[START OF Text section]

This great square, surrounded by colonnades, contained so many statues and other works of art that Labarte well calls it an open air museum. To the north, opposite the south-west corner of the church, was the colossal bronze equestrian statue of Justinian surmounting a pillar, which, according to Procopius, stood on seven stages of steps and was covered with bronze reliefs. The king looked to the east, and carried the orb of the earth surmounted by a cross in his hand. The pillar had originally been erected by Arcadius to support a silver statue of Theodosius his father. The statue of Justinian, which replaced that of Theodosius, was destroyed by lightning in 1492.[298] The fragments were seen by Gyllius, and, from measurements which he gives, it seems to have been from twice to three times natural size. Bondelmontius says the pillar was seventy cubits high. A very good drawing of the statue, now amongst the MSS. of the Serai library, made about the year 1340, is reproduced by Mordtmann. This pillar and its statue is often called the Augusteum, and it probably gave its name to the place in which it stood.

[END OF Text section]
[START OF Records]

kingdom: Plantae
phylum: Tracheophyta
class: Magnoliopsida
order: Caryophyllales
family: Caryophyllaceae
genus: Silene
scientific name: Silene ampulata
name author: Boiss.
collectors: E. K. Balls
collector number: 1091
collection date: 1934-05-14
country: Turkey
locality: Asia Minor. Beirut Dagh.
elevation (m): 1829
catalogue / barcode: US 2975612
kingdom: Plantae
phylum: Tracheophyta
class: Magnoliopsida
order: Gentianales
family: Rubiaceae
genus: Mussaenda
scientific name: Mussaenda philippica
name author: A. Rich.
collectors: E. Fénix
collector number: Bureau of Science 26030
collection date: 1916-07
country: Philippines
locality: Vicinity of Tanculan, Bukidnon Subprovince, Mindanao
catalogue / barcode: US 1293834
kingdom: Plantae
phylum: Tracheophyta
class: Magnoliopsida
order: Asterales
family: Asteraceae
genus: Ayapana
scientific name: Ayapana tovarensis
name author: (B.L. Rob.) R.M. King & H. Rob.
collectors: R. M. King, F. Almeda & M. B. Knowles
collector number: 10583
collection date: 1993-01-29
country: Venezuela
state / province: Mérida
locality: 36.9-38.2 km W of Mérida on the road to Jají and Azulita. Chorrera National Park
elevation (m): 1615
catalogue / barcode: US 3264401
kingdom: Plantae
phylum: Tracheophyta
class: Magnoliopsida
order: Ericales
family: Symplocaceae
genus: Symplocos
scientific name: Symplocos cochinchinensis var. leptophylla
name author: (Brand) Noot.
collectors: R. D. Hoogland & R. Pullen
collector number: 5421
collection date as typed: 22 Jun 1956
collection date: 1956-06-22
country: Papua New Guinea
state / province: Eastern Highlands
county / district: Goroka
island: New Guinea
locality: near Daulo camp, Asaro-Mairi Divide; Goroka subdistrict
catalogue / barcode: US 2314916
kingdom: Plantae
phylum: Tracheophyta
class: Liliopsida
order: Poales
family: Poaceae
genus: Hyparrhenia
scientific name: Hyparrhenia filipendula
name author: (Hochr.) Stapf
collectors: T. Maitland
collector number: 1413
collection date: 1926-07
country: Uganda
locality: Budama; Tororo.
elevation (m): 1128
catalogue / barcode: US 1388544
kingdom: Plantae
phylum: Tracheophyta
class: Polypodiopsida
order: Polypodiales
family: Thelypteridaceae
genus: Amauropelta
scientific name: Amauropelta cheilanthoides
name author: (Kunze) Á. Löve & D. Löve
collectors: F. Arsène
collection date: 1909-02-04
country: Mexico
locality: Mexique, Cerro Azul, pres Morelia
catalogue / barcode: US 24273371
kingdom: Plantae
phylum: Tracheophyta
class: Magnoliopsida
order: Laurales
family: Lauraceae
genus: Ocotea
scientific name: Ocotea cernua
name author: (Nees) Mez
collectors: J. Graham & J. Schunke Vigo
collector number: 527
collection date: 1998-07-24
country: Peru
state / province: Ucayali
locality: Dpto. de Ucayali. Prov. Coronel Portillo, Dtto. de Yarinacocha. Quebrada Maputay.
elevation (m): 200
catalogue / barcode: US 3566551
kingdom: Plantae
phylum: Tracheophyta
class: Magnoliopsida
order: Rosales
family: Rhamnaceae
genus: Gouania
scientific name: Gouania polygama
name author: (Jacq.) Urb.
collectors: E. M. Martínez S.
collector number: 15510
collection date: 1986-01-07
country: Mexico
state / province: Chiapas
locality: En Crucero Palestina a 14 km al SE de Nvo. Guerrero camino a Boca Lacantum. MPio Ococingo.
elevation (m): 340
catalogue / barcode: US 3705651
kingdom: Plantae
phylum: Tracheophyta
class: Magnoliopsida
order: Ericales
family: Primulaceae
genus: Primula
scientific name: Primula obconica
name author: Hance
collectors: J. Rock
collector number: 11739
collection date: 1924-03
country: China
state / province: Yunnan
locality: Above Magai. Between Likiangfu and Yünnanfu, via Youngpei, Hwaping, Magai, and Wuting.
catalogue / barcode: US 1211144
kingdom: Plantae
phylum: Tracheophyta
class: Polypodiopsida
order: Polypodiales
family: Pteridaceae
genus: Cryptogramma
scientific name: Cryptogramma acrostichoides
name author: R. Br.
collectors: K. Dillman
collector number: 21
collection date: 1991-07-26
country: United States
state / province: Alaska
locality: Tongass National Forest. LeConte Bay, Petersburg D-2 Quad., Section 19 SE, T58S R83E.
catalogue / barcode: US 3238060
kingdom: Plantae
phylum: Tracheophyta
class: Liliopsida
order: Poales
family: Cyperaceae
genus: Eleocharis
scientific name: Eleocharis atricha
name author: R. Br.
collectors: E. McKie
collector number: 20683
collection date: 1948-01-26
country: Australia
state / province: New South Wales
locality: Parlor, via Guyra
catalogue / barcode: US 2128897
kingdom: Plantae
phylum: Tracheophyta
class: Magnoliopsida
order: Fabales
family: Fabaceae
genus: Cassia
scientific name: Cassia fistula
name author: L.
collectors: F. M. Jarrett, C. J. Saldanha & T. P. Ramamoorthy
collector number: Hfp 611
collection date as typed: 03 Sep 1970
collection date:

[END OF Records]

Exercise task —
In the text on the statue of Justinian:
(a) Which direction did the figure of the king face?
(b) Who originally erected the pillar, and whose statue was it built to hold?
(c) In what year did lightning destroy the statue of Justinian?

The response —
(a) The east.
(b) Arcadius, to support a silver statue of his father, Theodosius.
(c) 1492.